Вчера закрылся 75-й Берлинале. Как это здесь и заведено, фильмы поднимают социальные и политические вопросы, вглядываются в проблемы соседа по улице, континенту и миру. Внутри основного конкурса можно проследить несколько явных тенденций — фильмы об оборотной стороне материнства или о дисфункциональной семье. Не обошелся конкурс и без своего постоянного участника Хон Сан Су, свой новый фильм представил Раду Жуде — оба не столько вписываются в тенденции, сколько определяют свои собственные. Но осталось место и для кино, которое внезапно поднимает не столько даже актуальные вопросы, сколько давно позабытые направления и эстетику. О них рассказывает Ирина Марголина.
В павильонах неназванного горного городка идут съемки сказки «Снежная Королева», ее играет звезда своего времени Кристина (Марион Котийяр). В это время где-то за задниками декораций прячется Жанна (Клара Пачини), которая только что сбежала из детского приюта, напоследок прочитав перед сном младшей подопечной приюта ту самую «Снежную Королеву». Люсиль Хаджихалилович начинает разворачивать круги смыслов. Каждая деталь, форма и пейзаж неслучайны, все они обязательно будут повторены дважды, а то и трижды. Мы на территории символизма, того самого — рубежа XIX и XX веков.
На то, в каком времени нужно искать ключ к режиссерскому методу, Хаджихалилович намекает еще в заглавном титре, выписанном изящным арнувошным шрифтом. И пусть вас не смущает, что само повествование разворачивается в 1970-х. Символизм работает с безвременным: что в 1900-х, что в 2025-м. Слова, которые произносят героини, обладают не только символическими значениями, но и поэтическим потенциалом: не проза с ее цезурами, действием и описательными фрагментами, но поэзия — равенство каждого слова перед звучанием и рифмой.
И хотя сюжет разворачивается неспешно, и его просто «читать», сложность и стройность нарратива впечатляет. Хаджихалилович и вправду берется за выстраивание башни. В фильме как минимум три регистра, в которых зрителю рассказывается история Снежной Королевы: реальная жизнь, фильм в фильме и воображение Жанны. Помножьте все это на символические значения и рифмы, добавьте к этому абсолютно бесшовные переходы из одного регистра в другой — и получите структуру фильма.
Но дело не только в словах и повторах. Хаджихалилович обращается и к киноопыту, призывает на подмогу 1920-е. Точнее, французский авангард, еще точнее — авангард Марселя Л’Эрбье. Это он в своей экранизации Бальзака, «Человеке открытого моря» (1920), научил выгораживать мир литературного произведения природными формами кашетирования и помножил реальность при помощи ажурных решеток и светотеней («Эльдорадо», 1921). Вот и Хаджихалилович множит формы гор, их тени, пики и треугольную пустоту между ними — то в мечтах Жанны, то во время съемок, то во время путешествий героинь вдоль гор. Хотя Л’Эрбье для нее не закон, в фильме без труда можно отыскать и приметы кинематографии самой режиссерки: та же «Невинность» (2005) разбиралась с темой приюта для девочек с порой дословными побочными линиями, не говоря уже о том, что была экранизацией романа мюнхенского модерниста Франка Ведекинда «Мине-Гага, или О физическом воспитании молодых девушек» рубежа веков.

УСЛОВИЕ ЗАДАНИЯ = Выпишите дословно часть приведенного выше фрагмента статьи: начните со слов «Вчера закрылся 75-й» и остановитесь после слов «рассказывает Ирина Марголина.».

ИСХОДНЫЕ ДАННЫЕ =
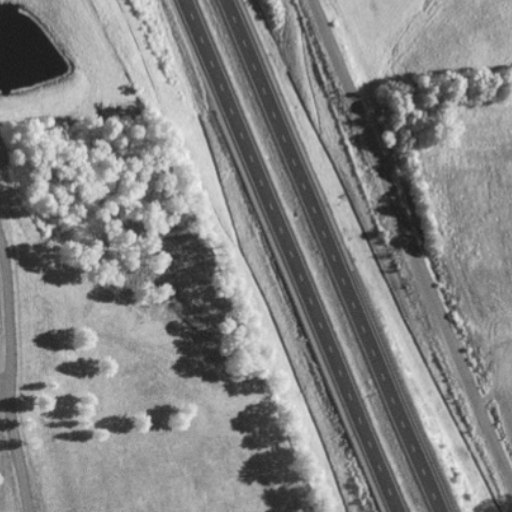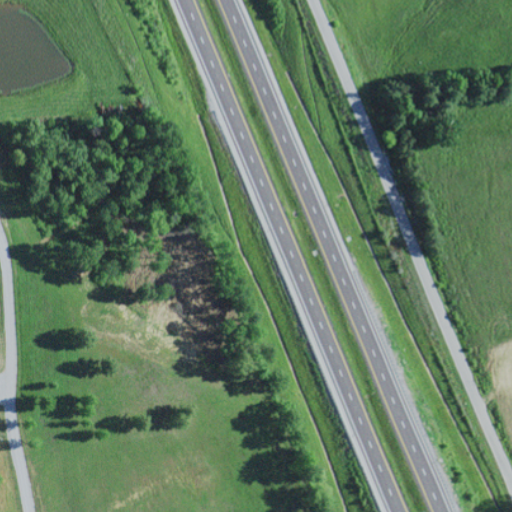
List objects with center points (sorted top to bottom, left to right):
road: (411, 244)
road: (330, 248)
road: (285, 251)
road: (436, 504)
road: (390, 507)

РЕШЕНИЕ УПРАЖНЕНИЯ =
Вчера закрылся 75-й Берлинале. Как это здесь и заведено, фильмы поднимают социальные и политические вопросы, вглядываются в проблемы соседа по улице, континенту и миру. Внутри основного конкурса можно проследить несколько явных тенденций — фильмы об оборотной стороне материнства или о дисфункциональной семье. Не обошелся конкурс и без своего постоянного участника Хон Сан Су, свой новый фильм представил Раду Жуде — оба не столько вписываются в тенденции, сколько определяют свои собственные. Но осталось место и для кино, которое внезапно поднимает не столько даже актуальные вопросы, сколько давно позабытые направления и эстетику. О них рассказывает Ирина Марголина.